What to work on:
Pull out every line below holding the word "있습니다".

-------- Raw data

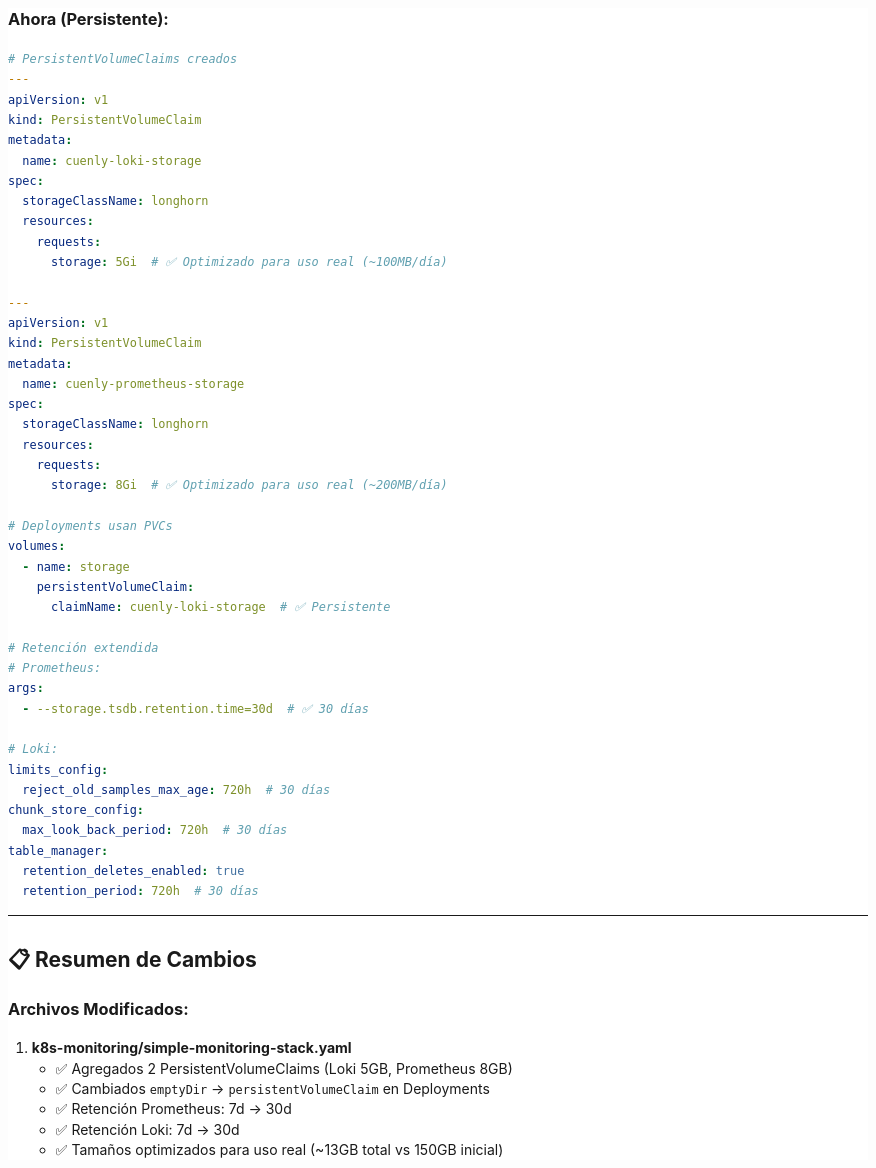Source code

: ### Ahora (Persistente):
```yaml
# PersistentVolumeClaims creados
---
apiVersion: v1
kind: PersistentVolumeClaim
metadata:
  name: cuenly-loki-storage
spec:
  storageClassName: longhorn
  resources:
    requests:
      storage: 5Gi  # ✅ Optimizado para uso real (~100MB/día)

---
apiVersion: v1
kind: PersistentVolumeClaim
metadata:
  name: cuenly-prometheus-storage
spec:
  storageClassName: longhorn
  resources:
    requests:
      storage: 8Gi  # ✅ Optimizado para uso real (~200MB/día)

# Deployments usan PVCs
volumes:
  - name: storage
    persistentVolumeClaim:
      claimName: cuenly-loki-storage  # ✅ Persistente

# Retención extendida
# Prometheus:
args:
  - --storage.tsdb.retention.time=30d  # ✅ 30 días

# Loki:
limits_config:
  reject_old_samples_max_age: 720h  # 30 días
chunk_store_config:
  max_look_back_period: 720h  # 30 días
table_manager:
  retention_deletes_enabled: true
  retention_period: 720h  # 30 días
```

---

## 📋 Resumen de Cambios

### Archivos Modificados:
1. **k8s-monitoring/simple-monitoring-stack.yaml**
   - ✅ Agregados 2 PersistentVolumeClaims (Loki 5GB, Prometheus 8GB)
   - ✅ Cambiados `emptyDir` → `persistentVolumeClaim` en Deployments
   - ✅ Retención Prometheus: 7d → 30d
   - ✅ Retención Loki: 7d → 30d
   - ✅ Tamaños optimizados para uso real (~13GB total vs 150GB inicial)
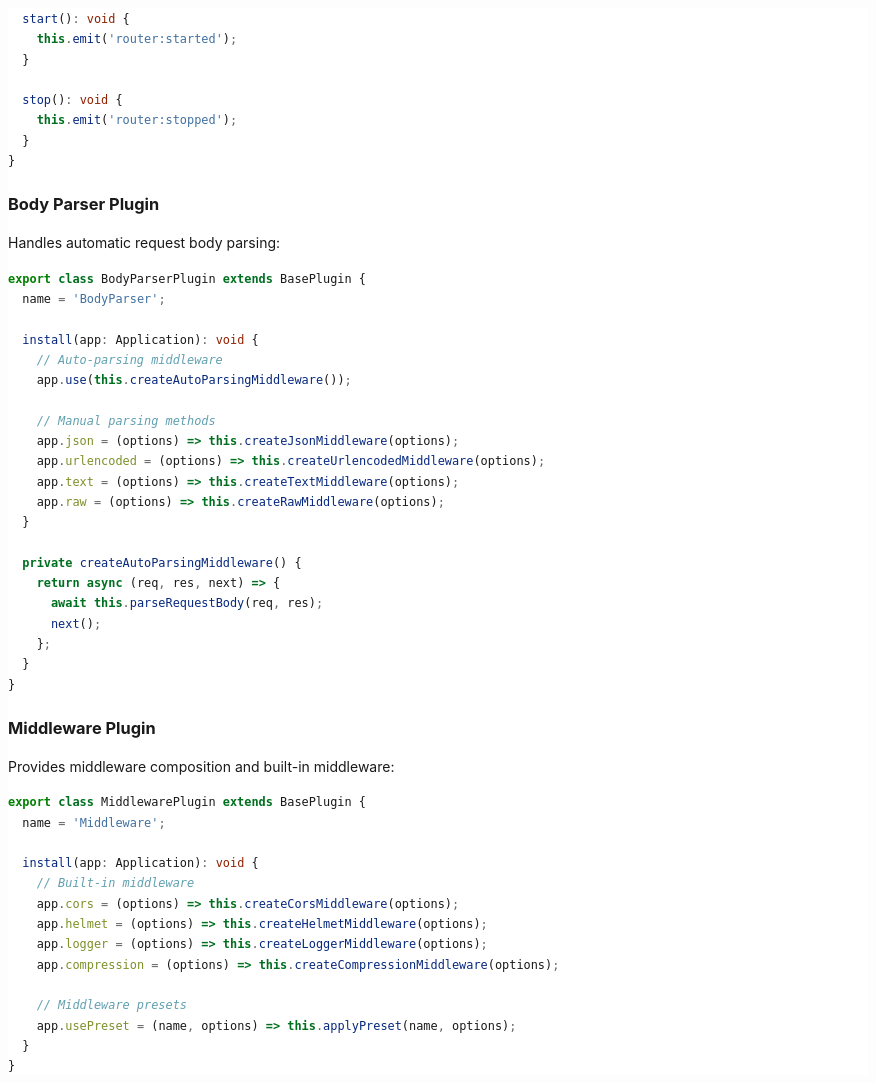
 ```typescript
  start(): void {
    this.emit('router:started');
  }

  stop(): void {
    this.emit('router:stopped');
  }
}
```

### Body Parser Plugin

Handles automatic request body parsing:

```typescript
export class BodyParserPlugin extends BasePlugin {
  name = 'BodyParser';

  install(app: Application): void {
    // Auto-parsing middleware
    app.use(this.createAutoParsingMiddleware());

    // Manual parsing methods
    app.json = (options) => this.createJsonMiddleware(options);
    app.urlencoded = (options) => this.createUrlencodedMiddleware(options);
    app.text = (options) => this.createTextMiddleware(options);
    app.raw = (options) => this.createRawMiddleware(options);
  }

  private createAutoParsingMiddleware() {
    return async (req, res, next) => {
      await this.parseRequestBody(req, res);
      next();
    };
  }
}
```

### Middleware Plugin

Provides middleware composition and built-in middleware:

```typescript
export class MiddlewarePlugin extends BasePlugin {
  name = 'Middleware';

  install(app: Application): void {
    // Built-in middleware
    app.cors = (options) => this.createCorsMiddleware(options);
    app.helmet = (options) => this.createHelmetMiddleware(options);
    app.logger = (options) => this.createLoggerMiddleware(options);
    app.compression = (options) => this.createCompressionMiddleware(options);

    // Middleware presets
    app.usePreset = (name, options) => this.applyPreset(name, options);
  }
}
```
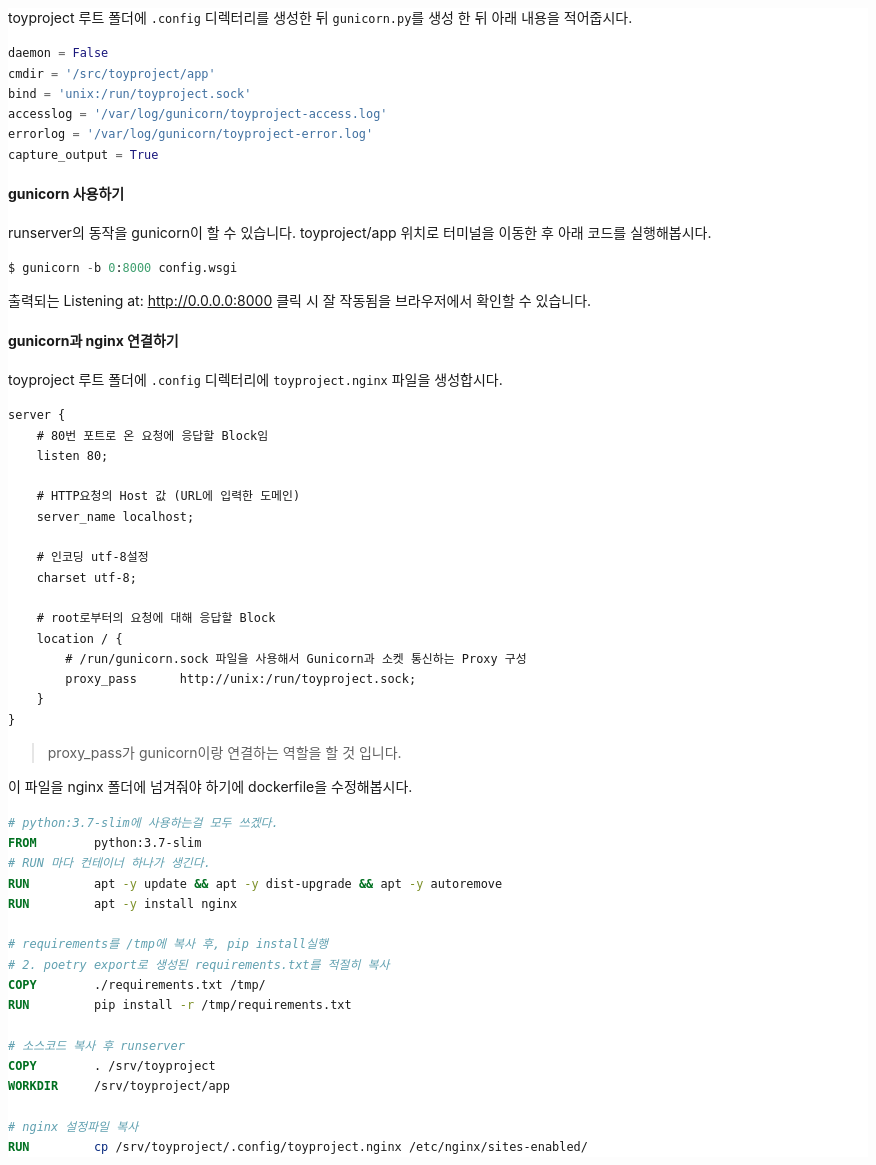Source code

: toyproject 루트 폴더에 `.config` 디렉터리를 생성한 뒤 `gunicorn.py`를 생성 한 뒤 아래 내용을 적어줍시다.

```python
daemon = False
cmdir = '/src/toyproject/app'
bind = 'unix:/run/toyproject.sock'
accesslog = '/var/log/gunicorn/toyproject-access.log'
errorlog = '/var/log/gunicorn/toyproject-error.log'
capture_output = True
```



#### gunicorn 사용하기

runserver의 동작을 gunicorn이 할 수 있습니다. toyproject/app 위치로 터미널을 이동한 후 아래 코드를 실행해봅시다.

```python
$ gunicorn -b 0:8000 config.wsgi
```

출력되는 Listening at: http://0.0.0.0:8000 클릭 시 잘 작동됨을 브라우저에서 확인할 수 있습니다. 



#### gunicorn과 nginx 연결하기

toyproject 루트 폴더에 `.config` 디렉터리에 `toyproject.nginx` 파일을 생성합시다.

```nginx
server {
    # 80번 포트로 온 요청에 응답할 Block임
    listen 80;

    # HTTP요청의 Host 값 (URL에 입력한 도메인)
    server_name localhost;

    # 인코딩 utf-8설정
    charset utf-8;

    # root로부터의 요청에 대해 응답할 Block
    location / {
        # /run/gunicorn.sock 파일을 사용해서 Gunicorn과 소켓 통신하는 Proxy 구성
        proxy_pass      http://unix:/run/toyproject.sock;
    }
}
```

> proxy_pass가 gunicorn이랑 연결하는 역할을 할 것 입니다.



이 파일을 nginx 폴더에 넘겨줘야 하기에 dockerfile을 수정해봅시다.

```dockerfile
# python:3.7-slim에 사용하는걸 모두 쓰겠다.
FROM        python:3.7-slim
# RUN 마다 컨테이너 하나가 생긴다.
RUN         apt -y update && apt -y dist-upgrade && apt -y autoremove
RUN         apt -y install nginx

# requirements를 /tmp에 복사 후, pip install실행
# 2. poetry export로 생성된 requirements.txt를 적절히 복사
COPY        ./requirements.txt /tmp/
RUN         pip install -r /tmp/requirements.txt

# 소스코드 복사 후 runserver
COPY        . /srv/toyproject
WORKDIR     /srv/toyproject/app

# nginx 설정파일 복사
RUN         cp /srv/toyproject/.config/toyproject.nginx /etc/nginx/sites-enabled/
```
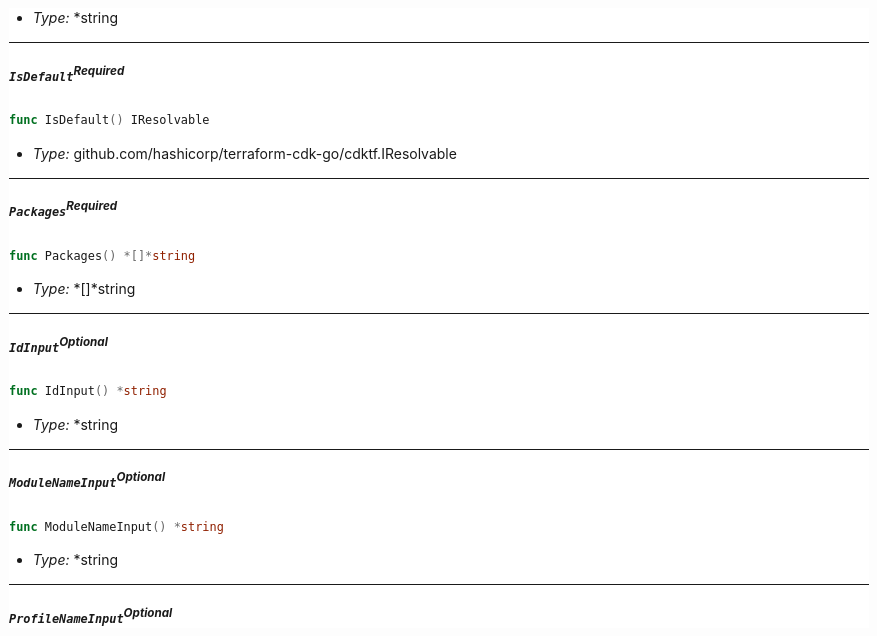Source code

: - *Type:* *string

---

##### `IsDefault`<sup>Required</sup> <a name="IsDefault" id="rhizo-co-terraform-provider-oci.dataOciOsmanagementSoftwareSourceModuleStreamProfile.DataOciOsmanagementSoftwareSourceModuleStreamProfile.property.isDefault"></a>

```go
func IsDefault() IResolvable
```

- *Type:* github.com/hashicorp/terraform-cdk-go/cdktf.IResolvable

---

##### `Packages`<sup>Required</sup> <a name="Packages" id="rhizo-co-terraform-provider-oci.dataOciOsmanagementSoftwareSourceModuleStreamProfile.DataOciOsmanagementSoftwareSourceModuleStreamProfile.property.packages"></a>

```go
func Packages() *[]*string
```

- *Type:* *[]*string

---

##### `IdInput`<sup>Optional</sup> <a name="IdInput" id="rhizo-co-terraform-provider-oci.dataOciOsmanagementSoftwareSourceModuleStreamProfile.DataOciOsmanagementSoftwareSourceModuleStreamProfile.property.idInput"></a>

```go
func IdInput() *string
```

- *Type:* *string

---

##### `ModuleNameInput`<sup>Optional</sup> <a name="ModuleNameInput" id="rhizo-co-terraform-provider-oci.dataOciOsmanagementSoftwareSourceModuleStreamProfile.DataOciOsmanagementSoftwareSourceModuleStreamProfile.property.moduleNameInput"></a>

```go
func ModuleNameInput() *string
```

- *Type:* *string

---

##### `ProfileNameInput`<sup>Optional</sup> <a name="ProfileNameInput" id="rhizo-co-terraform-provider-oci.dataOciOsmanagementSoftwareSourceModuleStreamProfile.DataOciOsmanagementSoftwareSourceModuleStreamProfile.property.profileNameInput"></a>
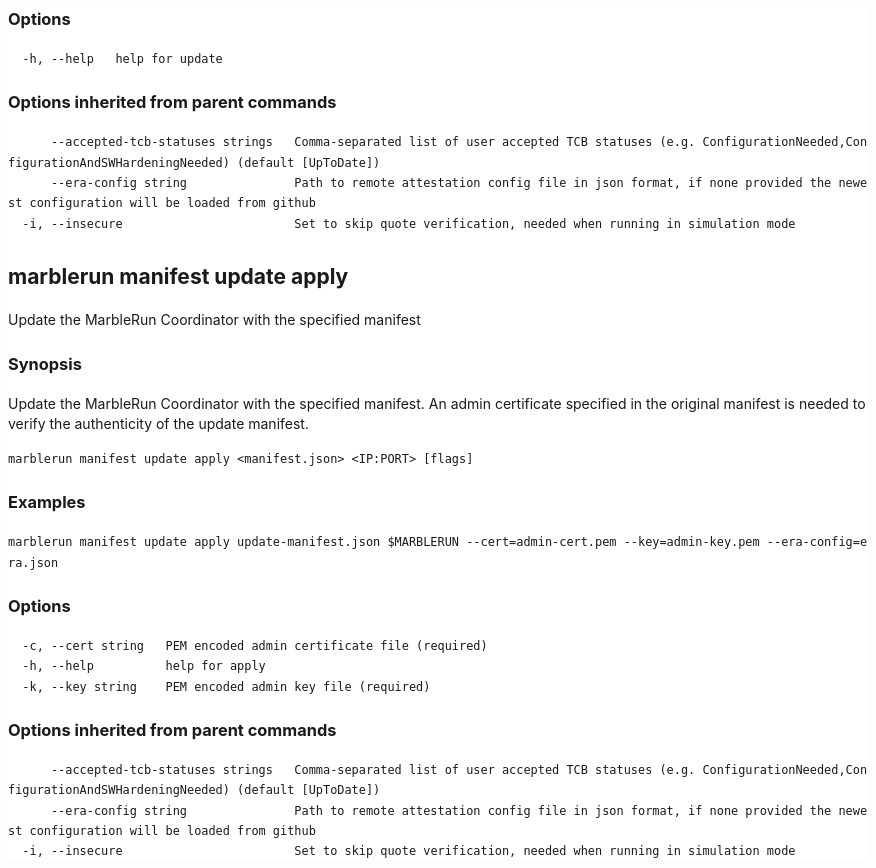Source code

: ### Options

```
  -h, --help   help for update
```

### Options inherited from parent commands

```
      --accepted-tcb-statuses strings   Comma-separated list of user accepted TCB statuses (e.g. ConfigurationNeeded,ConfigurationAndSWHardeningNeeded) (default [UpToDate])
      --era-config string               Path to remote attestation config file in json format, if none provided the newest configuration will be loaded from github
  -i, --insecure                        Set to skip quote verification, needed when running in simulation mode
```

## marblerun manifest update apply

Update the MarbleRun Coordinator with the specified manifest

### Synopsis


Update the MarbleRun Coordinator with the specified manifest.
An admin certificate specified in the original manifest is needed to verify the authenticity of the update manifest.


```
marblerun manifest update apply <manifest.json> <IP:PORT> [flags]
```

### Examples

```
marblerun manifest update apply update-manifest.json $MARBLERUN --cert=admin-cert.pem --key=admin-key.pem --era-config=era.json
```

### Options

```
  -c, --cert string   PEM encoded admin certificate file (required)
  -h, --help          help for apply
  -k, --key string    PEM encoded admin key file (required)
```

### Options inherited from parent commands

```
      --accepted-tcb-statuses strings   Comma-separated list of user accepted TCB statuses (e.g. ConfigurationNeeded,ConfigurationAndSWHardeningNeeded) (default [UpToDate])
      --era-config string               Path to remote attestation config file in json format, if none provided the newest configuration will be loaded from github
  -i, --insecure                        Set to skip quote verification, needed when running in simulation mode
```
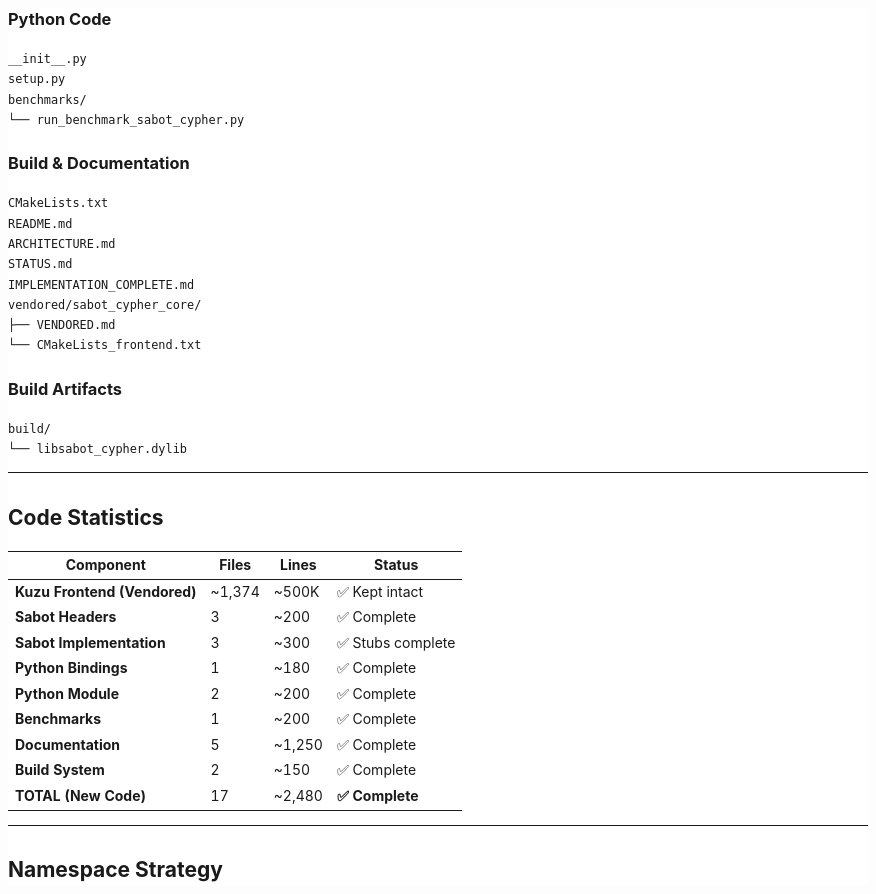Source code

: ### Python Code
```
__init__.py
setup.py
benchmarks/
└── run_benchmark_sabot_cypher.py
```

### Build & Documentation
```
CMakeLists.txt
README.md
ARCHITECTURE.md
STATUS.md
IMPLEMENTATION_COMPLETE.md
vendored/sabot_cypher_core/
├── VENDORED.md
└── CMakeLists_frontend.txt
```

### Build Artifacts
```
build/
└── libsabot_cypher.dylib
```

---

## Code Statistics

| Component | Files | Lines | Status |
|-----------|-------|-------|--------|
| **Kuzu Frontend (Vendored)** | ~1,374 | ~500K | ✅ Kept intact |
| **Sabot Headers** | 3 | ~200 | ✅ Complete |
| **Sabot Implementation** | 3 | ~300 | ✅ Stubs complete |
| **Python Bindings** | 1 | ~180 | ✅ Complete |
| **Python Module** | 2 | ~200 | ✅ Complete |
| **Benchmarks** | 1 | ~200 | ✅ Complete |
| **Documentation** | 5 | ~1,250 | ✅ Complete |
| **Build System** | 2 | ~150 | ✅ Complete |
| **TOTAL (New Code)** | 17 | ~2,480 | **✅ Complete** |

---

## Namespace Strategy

----------------

Output for this task:
runserver의 동작을 gunicorn이 할 수 있습니다. toyproject/app 위치로 터미널을 이동한 후 아래 코드를 실행해봅시다.
출력되는 Listening at: http://0.0.0.0:8000 클릭 시 잘 작동됨을 브라우저에서 확인할 수 있습니다. 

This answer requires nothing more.